Das heißt: wenig Leute in Reichweite, alle Handys wegen eines möglichen Horrortrips (harhar) eingesammelt und jede Menge Natur. Das Bombardement der roten Heringe kann also beginnen.
Und was es da nicht alles gibt: eine alte Gruselgeschichte am Feuer über eine nahegelegene Anstalt/Schule, die natürlich Schauplatz einer Tragödie wurde und nun Anlaß zur Befürchtung gibt, daß die Überlebenden zum Meucheln noch durch den Forst stampfen, zwei abgestumpfte Hinterwäldlerhirnis, ein Typ mit Kapuze, ein kriechendes Etwas, allgemeine Konflikte und selbstverfreilich das alles gesehen durch die Brille des Psycho-Pilz-Süppchens, so daß das nur eingebildet sein kann.

„Shrooms“ hält den Zuschauer permanent an der langen Leine der Verunsicherung, was er auch muß, denn der Rest vom Sechs-Kleine-Weißbrot-Spiel ist wenig aufregend.

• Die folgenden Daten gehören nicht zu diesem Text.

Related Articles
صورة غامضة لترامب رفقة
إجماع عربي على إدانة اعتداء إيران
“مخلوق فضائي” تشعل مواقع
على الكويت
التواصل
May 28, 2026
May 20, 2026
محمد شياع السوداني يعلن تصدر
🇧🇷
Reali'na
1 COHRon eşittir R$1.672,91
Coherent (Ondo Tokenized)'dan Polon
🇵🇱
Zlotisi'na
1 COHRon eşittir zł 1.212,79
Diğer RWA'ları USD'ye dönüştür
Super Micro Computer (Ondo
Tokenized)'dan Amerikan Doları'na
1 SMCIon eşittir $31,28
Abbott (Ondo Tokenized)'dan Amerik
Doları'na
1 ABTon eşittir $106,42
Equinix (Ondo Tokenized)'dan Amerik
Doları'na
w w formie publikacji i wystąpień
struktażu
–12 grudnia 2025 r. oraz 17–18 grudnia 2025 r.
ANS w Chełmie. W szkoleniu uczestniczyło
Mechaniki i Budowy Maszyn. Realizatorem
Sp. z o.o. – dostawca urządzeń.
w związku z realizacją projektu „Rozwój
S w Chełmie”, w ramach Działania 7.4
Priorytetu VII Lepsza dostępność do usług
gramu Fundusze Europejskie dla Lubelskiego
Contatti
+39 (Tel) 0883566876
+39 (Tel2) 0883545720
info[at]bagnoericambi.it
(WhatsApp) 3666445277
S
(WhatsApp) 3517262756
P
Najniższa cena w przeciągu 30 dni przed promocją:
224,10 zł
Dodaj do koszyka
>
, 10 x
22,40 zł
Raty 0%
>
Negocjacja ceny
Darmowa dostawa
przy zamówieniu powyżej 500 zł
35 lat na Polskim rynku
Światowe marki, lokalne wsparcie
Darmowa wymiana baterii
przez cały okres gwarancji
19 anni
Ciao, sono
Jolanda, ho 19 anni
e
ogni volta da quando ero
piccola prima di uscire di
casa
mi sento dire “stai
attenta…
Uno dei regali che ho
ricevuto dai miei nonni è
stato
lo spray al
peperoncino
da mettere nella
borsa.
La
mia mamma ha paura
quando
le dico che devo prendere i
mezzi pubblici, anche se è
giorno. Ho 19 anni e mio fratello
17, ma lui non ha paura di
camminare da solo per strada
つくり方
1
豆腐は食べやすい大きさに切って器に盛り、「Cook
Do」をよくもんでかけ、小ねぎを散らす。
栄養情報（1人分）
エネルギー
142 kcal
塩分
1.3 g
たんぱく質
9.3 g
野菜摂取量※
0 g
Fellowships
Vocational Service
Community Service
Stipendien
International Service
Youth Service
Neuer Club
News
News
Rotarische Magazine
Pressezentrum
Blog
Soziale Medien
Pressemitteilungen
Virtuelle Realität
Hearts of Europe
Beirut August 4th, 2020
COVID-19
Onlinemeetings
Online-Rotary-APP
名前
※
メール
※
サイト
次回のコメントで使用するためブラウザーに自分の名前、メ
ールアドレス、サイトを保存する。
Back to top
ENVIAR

Die Möglichkeiten des Drogenrauschs werden nur allzu selten überhaupt richtig aufgegriffen, vielmehr kommt eine grottendämliche Idee zum Tragen, daß der Genuß eines grünen Knollenblätterpilzes nicht Visionen, sondern auch den möglichen Blick in die Zukunft verursachen kann. Da Blondie im Liebeskummer natürlich die Grasnarbe ablutscht, darf sie sich dann auch durch den Restfilm zucken und krampfen, wobei der Zuschauer nie sicher ist, ob es sich um Ausgedachtes, Gegenwärtiges oder Zukünftiges handelt.

Ins Detail gegangen wird hier eher nicht, die Morde sind teilweise eher im Off oder nur am Rande erkennbar, dafür bemüht man sich mittels Blaufilter und Abdunkelung die düstere Location ins Bild zu setzen und hat einige Male auch erheblichen Erfolg damit, denn etwas unheimlich wirkt „Shrooms“ schon bisweilen.

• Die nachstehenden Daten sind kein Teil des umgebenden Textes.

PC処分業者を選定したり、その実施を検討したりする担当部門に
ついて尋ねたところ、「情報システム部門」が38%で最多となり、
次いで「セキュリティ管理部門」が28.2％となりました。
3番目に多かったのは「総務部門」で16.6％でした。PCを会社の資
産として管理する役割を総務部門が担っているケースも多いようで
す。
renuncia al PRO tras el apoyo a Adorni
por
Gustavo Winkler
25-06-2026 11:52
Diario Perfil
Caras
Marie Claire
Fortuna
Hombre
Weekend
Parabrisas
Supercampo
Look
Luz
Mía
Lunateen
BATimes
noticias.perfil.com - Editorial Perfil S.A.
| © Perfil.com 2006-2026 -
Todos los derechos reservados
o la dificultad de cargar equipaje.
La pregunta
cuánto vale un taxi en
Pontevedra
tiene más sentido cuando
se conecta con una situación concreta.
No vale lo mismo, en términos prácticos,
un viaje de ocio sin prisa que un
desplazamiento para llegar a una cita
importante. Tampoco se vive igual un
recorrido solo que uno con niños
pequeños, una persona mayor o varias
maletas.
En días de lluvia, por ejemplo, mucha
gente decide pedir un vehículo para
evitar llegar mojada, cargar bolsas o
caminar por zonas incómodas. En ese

Die Auflösung allerdings, die öfters mal als „alles über den Haufen werfend“ und „überraschend“ bezeichnet wird, winkt dem denkenden Menschen schon aus weiter Ferne entgegen, gerade weil man die Morde nicht sieht und sie die einzige Variante ist, auf die der Film mit aller Macht nicht anspielt.

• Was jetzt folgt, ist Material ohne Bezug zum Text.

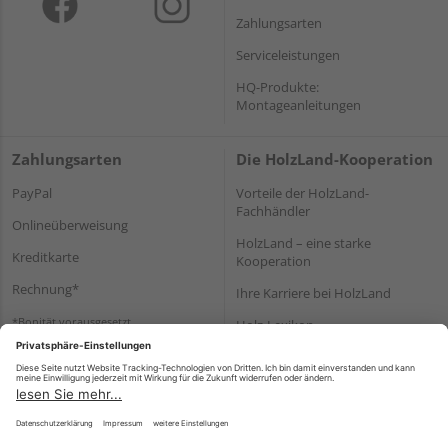
Zahlungsarten
Serviceleistungen
HQ-Produkte:
Montageanleitungen
Zahlungsarten
Die HolzLand-Kooperation
PayPal
Vorteile der HolzLand-
Fachhändler
Onlineüberweisung
HolzLand – eine starke
Kreditkarte
Kooperation
Rechnung*
Ihre Karriere bei HolzLand
*Bonität vorausgesetzt
Holz-Lexikon
Bauanleitungen
HolzLand Mitglieder-Bereich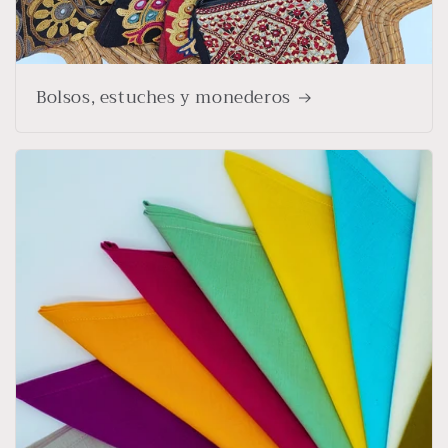
Bolsos, estuches y monederos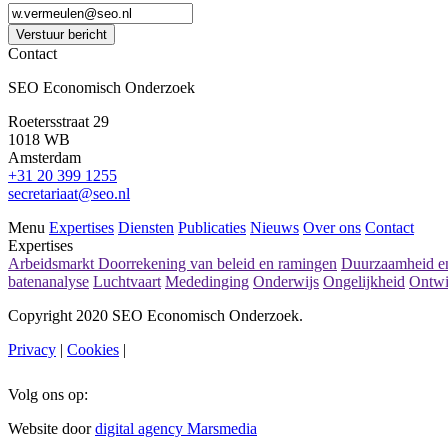
Verstuur bericht
Contact
SEO Economisch Onderzoek
Roetersstraat 29
1018 WB
Amsterdam
+31 20 399 1255
secretariaat@seo.nl
Menu
Expertises
Diensten
Publicaties
Nieuws
Over ons
Contact
Expertises
Arbeidsmarkt
Doorrekening van beleid en ramingen
Duurzaamheid en
batenanalyse
Luchtvaart
Mededinging
Onderwijs
Ongelijkheid
Ontwi
Copyright 2020 SEO Economisch Onderzoek.
Privacy
|
Cookies
|
Volg ons op:
Website door
digital agency Marsmedia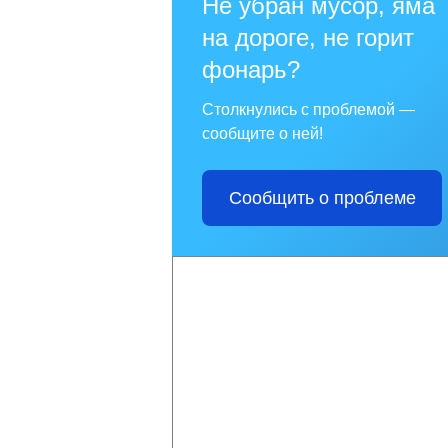
Не убран мусор, яма
на дороге, не горит
фонарь?
Столкнулись с проблемой —
сообщите о ней!
Сообщить о проблеме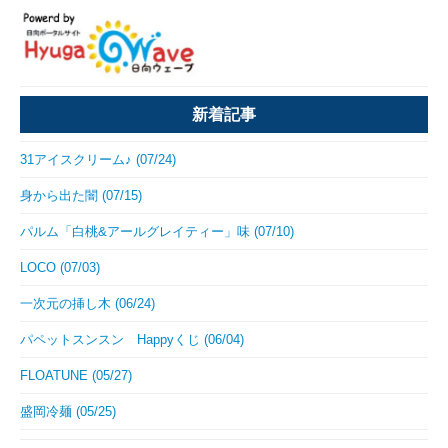
新着記事
31アイスクリーム♪ (07/24)
身から出た闇 (07/15)
パルム「白桃&アールグレイティー」味 (07/10)
LOCO (07/03)
一次元の挿し木 (06/24)
パペットスンスン Happyくじ (06/04)
FLOATUNE (05/27)
盛岡冷麺 (05/25)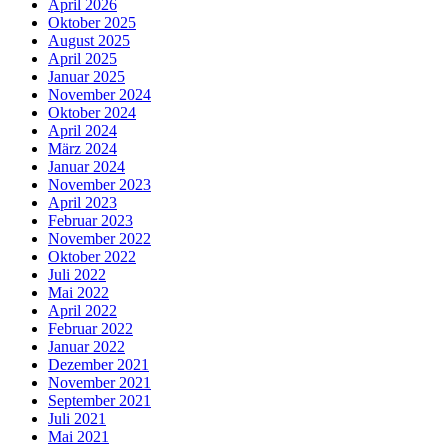
April 2026
Oktober 2025
August 2025
April 2025
Januar 2025
November 2024
Oktober 2024
April 2024
März 2024
Januar 2024
November 2023
April 2023
Februar 2023
November 2022
Oktober 2022
Juli 2022
Mai 2022
April 2022
Februar 2022
Januar 2022
Dezember 2021
November 2021
September 2021
Juli 2021
Mai 2021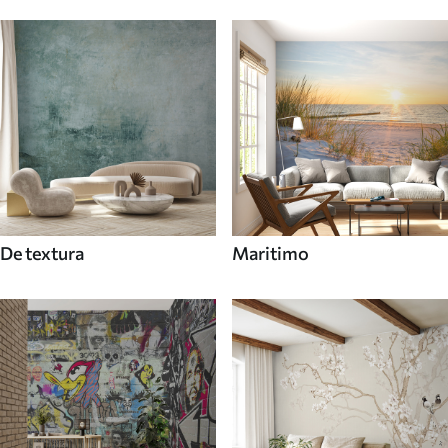
De textura
Maritimo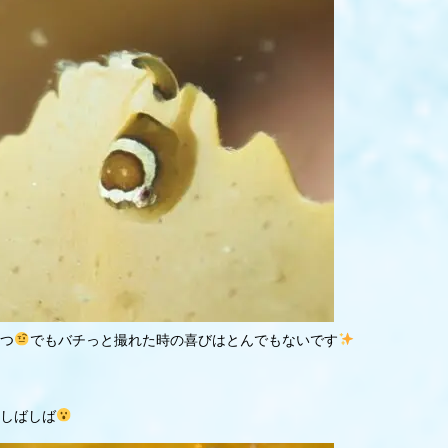
つ
でもバチっと撮れた時の喜びはとんでもないです
しばしば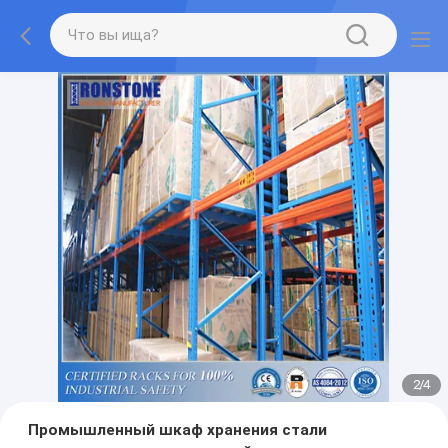
2
/
4
Промышленный шкаф хранения стали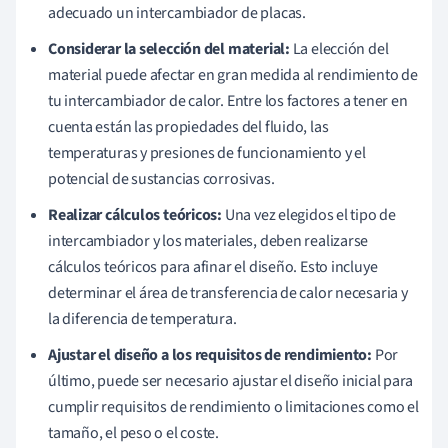
adecuado un intercambiador de placas.
Considerar la selección del material:
La elección del
material puede afectar en gran medida al rendimiento de
tu intercambiador de calor. Entre los factores a tener en
cuenta están las propiedades del fluido, las
temperaturas y presiones de funcionamiento y el
potencial de sustancias corrosivas.
Realizar cálculos teóricos:
Una vez elegidos el tipo de
intercambiador y los materiales, deben realizarse
cálculos teóricos para afinar el diseño. Esto incluye
determinar el área de transferencia de calor necesaria y
la diferencia de temperatura.
Ajustar el diseño a los requisitos de rendimiento:
Por
último, puede ser necesario ajustar el diseño inicial para
cumplir requisitos de rendimiento o limitaciones como el
tamaño, el peso o el coste.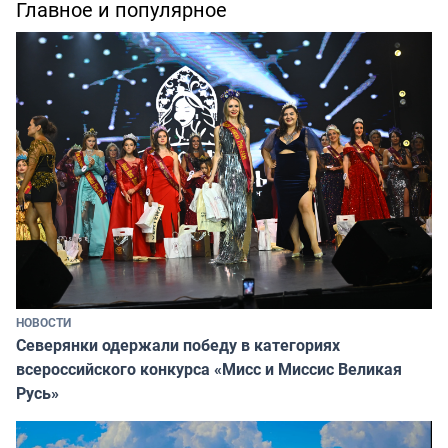
Главное и популярное
НОВОСТИ
Северянки одержали победу в категориях
всероссийского конкурса «Мисс и Миссис Великая
Русь»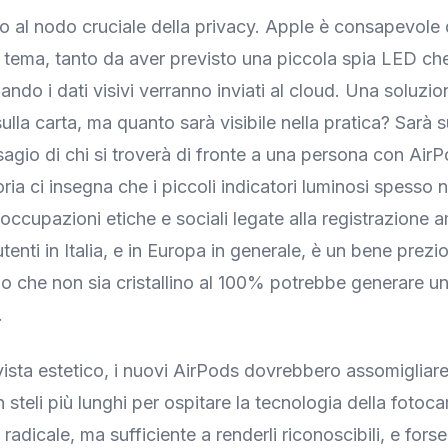
mo al nodo cruciale della privacy. Apple è consapevole 
el tema, tanto da aver previsto una piccola spia LED che
ndo i dati visivi verranno inviati al cloud. Una soluzio
ulla carta, ma quanto sarà visibile nella pratica? Sarà s
isagio di chi si troverà di fronte a una persona con Air
oria ci insegna che i piccoli indicatori luminosi spesso
eoccupazioni etiche e sociali legate alla registrazione 
utenti in Italia, e in Europa in generale, è un bene prezio
o che non sia cristallino al 100% potrebbe generare u
.
vista estetico, i nuovi AirPods dovrebbero assomigliare
 steli più lunghi per ospitare la tecnologia della foto
dicale, ma sufficiente a renderli riconoscibili, e forse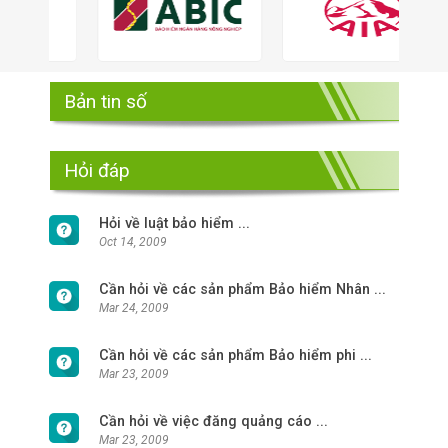
Bản tin số
Hỏi đáp
Hỏi về luật bảo hiểm ...
Oct 14, 2009
Cần hỏi về các sản phẩm Bảo hiểm Nhân ...
Mar 24, 2009
Cần hỏi về các sản phẩm Bảo hiểm phi ...
Mar 23, 2009
Cần hỏi về việc đăng quảng cáo ...
Mar 23, 2009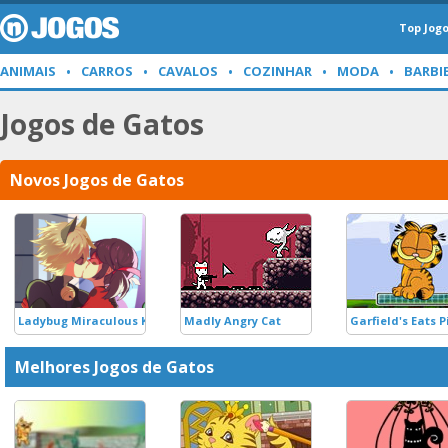
Top Jog
ANIMAIS
CARROS
CAVALOS
COZINHAR
MODA
BARBI
Jogos de Gatos
Novos Jogos de Gatos
Ladybug Miraculous Kiss
Madly Angry Cat
Garfield's Eats 
Melhores Jogos de Gatos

Insofern ein solider, aber inhaltlich sehr konventioneller Horrorfilm, der seine begrenzte Laufzeit aber akzeptabel nutzt, seine blassen Figuren nicht zuviel Quark reden läßt und genau so passabel unterhält, wie man das von so einer Kompaktproduktion erwartet. Ordentliche 5/10.